Конечно, я понимала, что у меня в душе накопилась масса обид, тревог, страхов и раздражения, справляться с которыми у меня не хватало сил, скорее всего, из-за напряжения, которое забирало лечение и работа по обустройству дома. Теперь все это выходит наружу. Думаю, что это хорошо, но в разгаре этого процесса всегда трудно чувствовать хорошее. Я могу допустить, что это неплохо — разумом, как абстрактную идею, — но все еще не могу почувствовать. То же самое: «Спросите меня через шесть месяцев».
У меня страх, что если сейчас я сорвусь, то мой срыв отменит то, как хорошо я держалась все эти месяцы терапии вперемежку с обустройством дома. Я сказала про это Кену, и он ответил: «У меня точно такое же чувство. Меня больше всего беспокоит то, в какой форме нахожусь я сам». Эти мысли трудно отбросить. Столько лет меня хвалили за то, что я сильная, за то, что я стойкая, и ни разу не хвалили за то, что я позволяла вылезать на поверхность чувствам вроде страха, глубокого страдания или раздражения. Когда они, наконец, вылезли, какая-то частичка меня продолжает считать, что это негативные чувства и они не красят меня в глазах других. Впрочем, та частичка, которая так считает, стала слабее. Если раньше во мне была целая толпа клоунов [имеется в виду фильм «Тысяча клоунов» [54] «Тысяча клоунов» («А Thousand Clowns», 1965) — фильм снят режиссером Фредом Коэ по одноименной бродвейской пьесе Херба Гарднера, удостоен премии «Оскар» за лучшую мужскую роль второго плана. — Прим. отв. ред.
, где речь идет о множестве клоунов — составных частях нашей лйчно- сти], которая боялась проявлять эти «негативные» эмоции, теперь с этим лозунгом внутри меня бегает один-единственный клоун. Естественно, я не могу его не замечать, но гораздо больше внимания обращаю на остальных. Появилось даже несколько новых, которые советуют мне иногда срываться, — возможно, во время внутреннего переустройства какие-то вещи отойдут на задний план, возникнут какие-то новые персонажи и для всех клоунов будет переписан сценарий. Я соберу себя заново — обновленной. Это как новое рождение.
В то же время мы все больше и больше мучились депрессией, все больше и больше отдалялись друг от друга, все сильнее чувствовали себя раздавленными обстоятельствами и собственным невротическим шлаком. В какой-то мере это казалось неизбежным, ведь любому возрождению должна предшествовать смерть. На тот момент для меня оставался лишь один вопрос: какой будет эта смерть?
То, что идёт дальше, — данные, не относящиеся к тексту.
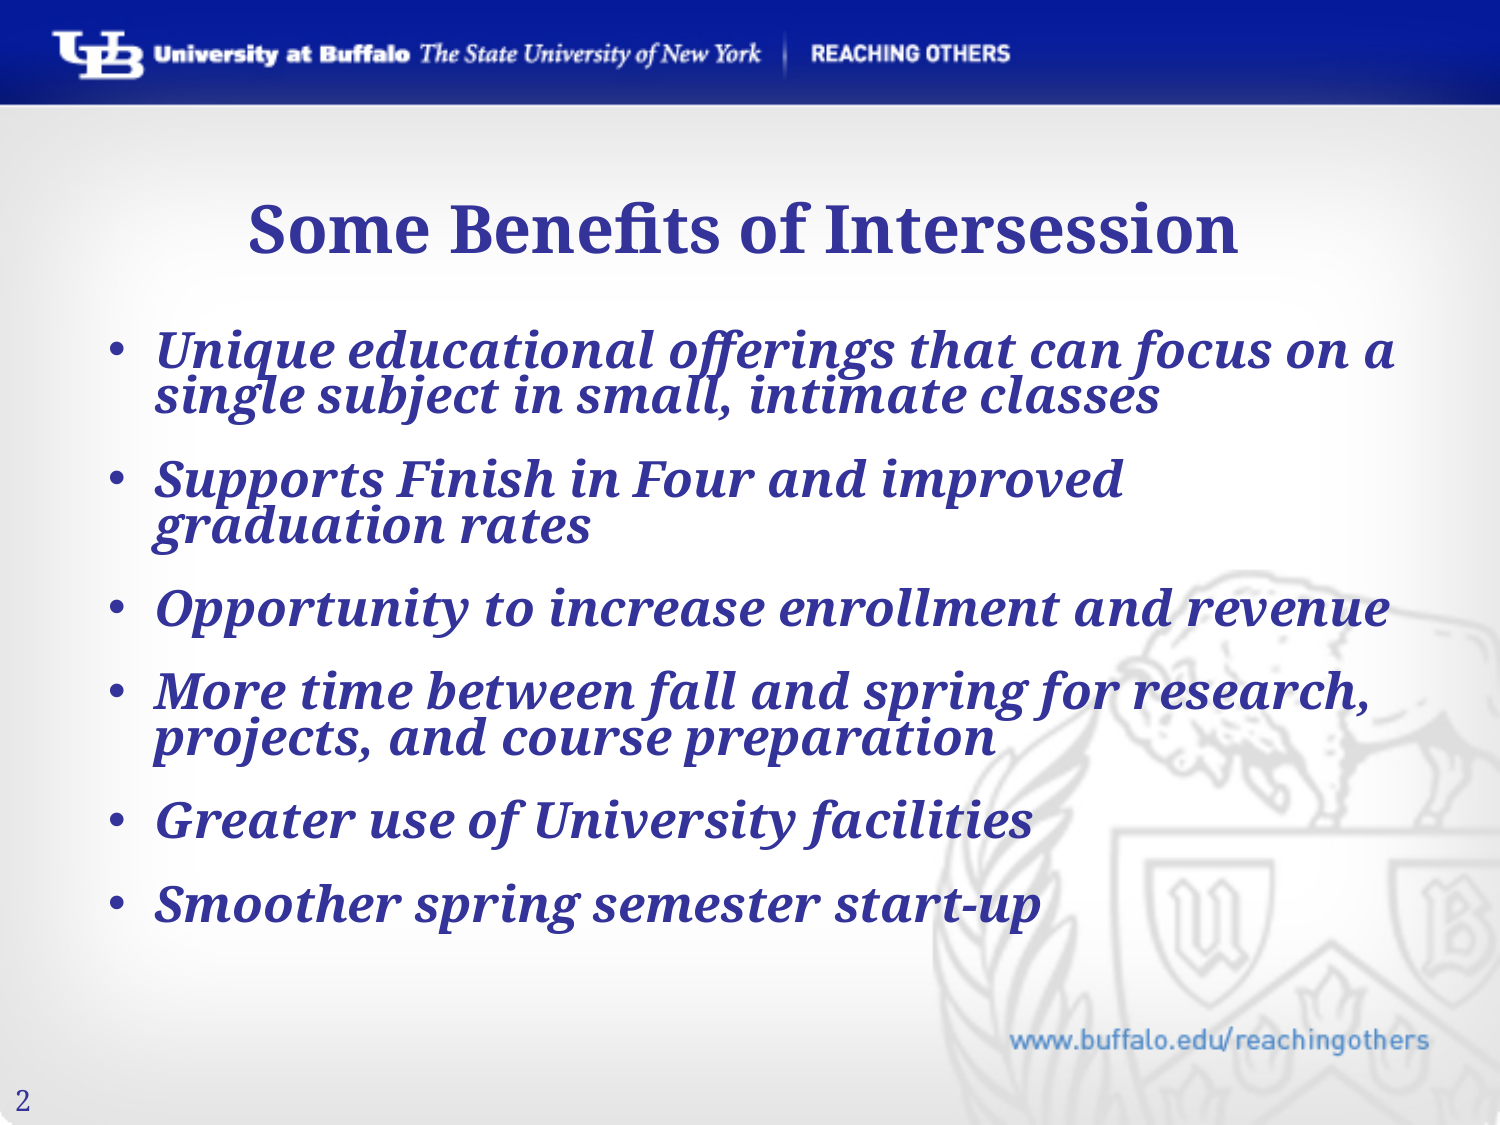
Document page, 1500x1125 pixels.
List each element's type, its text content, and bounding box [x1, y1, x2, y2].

text_box Some Benefits of Intersession [31, 198, 1457, 274]
picture [0, 0, 1500, 1125]
text_box Unique educational offerings that can focus on a single subject in small, intimate classes Supports Finish in Four and improved graduation rates Opportunity to increase enrollment and revenue More time between fall and spring for research, projects, and course preparation Greater use of University facilities Smoother spring semester start-up [93, 324, 1431, 992]
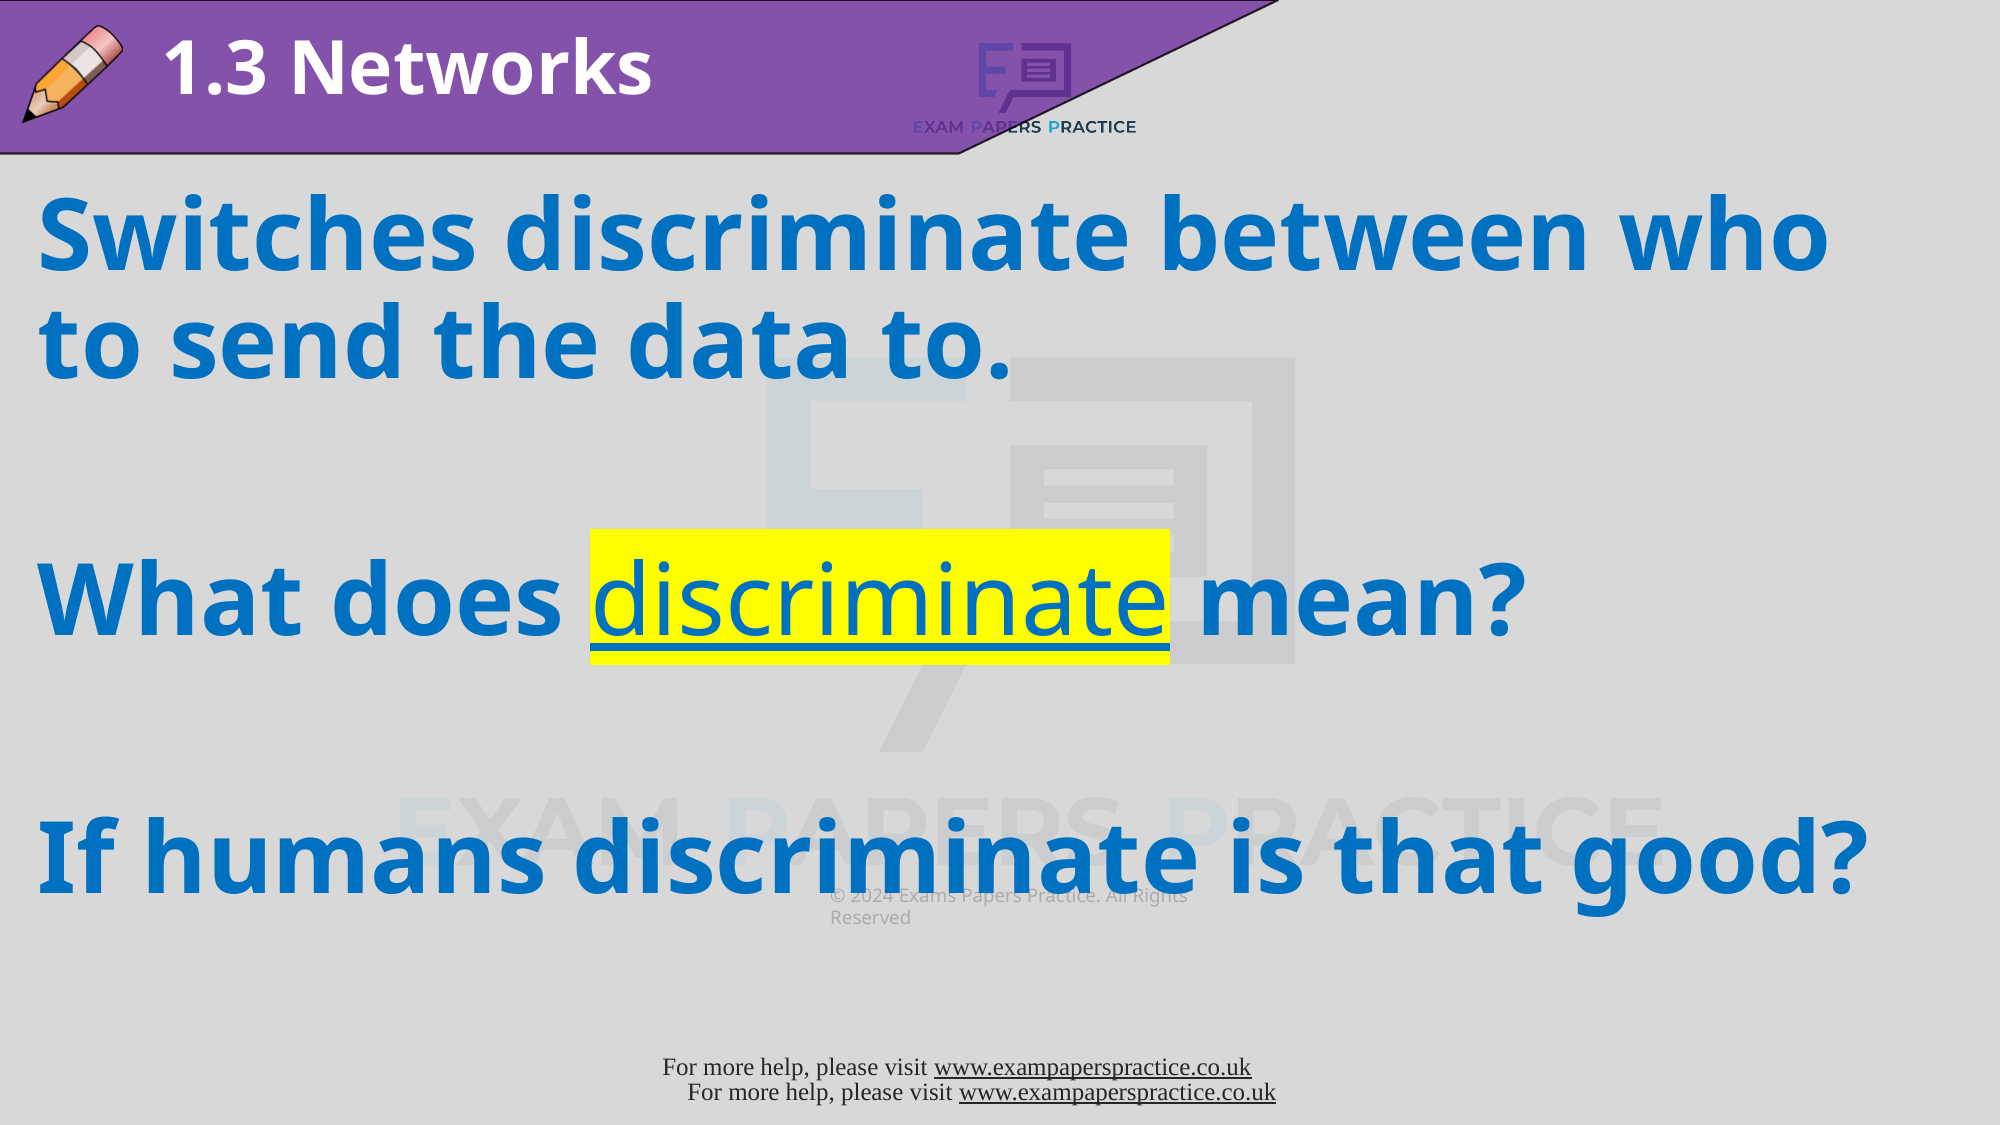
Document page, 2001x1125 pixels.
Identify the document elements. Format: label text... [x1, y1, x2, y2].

Весь следующий день провела в депрессии — это была настоящая депрессия, а не просто приступ дурного настроения, что со мной тоже порой случается. Ощущение новое и пугающее. Разговаривать не хотелось. Впрочем, Кен и не стал бы отвечать на мои вопросы — мрачный и замкнутый, он был бы глух к любым попыткам его приободрить. Сколько помню, никогда в жизни я себя так не чувствовала. Молчание, неспособность сосредоточиться, нерешительность, никакой энергии, односложные ответы на вопросы (если вообще отвечаю).
Правда вот в чем: я перестала быть счастливой. Я больше не чувствую в себе полноты жизненных сил. Последние события меня вымотали. Моя усталость намного глубже, чем физическая. В последний год болезни я чувствовала себя счастливой и, как правило, ощущала бодрость духа — значит, меня изменил не рак. Перемены точно произошли за время химиотерапии. Физически химия была не такой уж тяжелой. Как я говорила Кену, самое плохое — в том, что она, похоже, отравила мою душу, отравила меня не столько физически, сколько эмоционально, психологически и духовно. Мне просто кажется, что я раздавлена, полностью утратила контроль над собой.
Как бы мне хотелось, чтобы у нас с Кеном было несколько лет, чтобы пожить вместе до того, как все это началось. Ужасно грустно.
Примерно пять дней назад мне приснились два сна. Это было в ту ночь, когда я заметила в себе возможные симптомы начала овуляции. В первом сне врачам пришлось вырезать мне остаток груди, и я была серьезно встревожена, потому что теперь грудь стала слишком маленькой. (Любопытно, что мне никогда не снились сны, где у меня снова появлялась бы грудь; да и вообще ничего связанного с грудью не снилось.) Во втором сне я сидела в кабинете своего онколога и спрашивала, всегда ли я теперь останусь такой, — я имела в виду нехватку эстрогена и вагинальную сухость. Он ответил: да. И я стала кричать на него — кричала и кричала, я была в ярости от того, что меня не предупредили с самого начала, я была в ярости на всех этих докторов, которые считают такие вещи второстепенными. Они лечат тело, а не человека. Я была в абсолютной, полной, безнадежной ярости, я кричала, кричала и кричала.